A presentation of the monumental battle between Ford Motor Company and Scuderia Ferrari for world racing dominance at Le Mans, France, “Ford v Ferrari” pits corporate politics and posturing against the deeply flawed, but intensely compelling personalities of talented individuals who made that dream come true.

As Carroll Shelby, the driver turned race car manufacturer whose Cobra creations morphed into the Ford racing program, Matt Damon charms, challenges and reflects the intense pressure that millions of dollars and massive pressure can bring on one individual. His candor with Henry Ford II, referred to behind his back as “the Deuce” is successful in keeping the dream of Le Mans dominance alive, even in the face of the inevitable failures and mistakes of high-stakes motor racing.  Almost … that is … because the climax of the 1966 24 Hours of Le Mans was a 1-2-3 Ford victory, but not without a personal cost.

The character who paid the heaviest penalty in that battle of titanic egos and astronomical budgets was a brilliant British engineer and racing driver Ken Miles.  The performance of OSCAR winning actor Christian Bale in the role of Miles is seamless.  He truly becomes the character, from tender father to his young son, played by now seasoned actor (at 14) Noah Jupe to honest, caring and almost playful husband of Mollie Miles, presented with strength, purpose and great comic timing by Caitriona Balfe … to brilliant, thorny, fiercely dedicated racer who fights his own wars while battling his own demons.

Since this film is a dramatic presentation of a complicated, but very public sequence of events in the early to mid-1960’s, there are characters who are critical parts of the story tapestry that cause even those with little knowledge of auto racing to experience “Aha!” moments.
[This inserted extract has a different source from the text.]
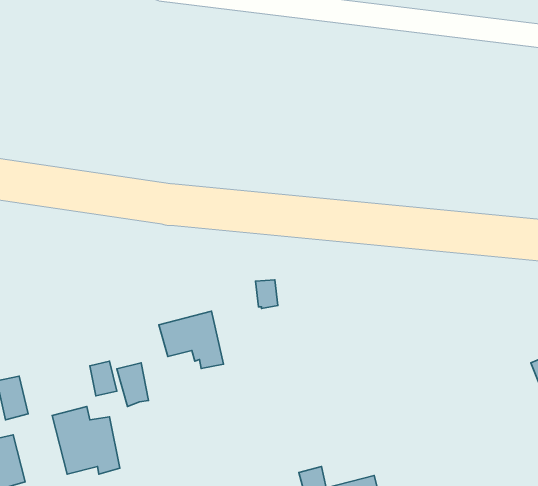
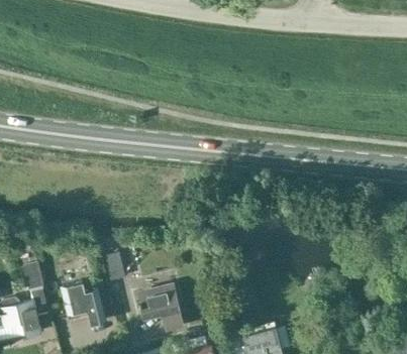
building: [159,311,224,369] -> [139,288,183,327]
Lee Iacocca (Jon Bernthal) navigates the treacherous world between Henry Ford II and Enzo Ferrari (Remo Girone) in a deal that goes horribly wrong and creates the epic battle waged at Le Mans.

For a two and a half hour fevered-pitch journey through personal conflicts and friendships, the struggles of corporate titans and the sheer adrenaline rush of 200 mile racing experienced through the windscreen, “Ford v Ferrari” is superb entertainment. It’s rated PG for some language. In wide release, “Ford v Ferrari” is playing at The Moviehouse in Millerton and the Lyceum Cinema in Red Hook – both in New York.  It is on screen at the Bank Street Theatre in New Milford, CT.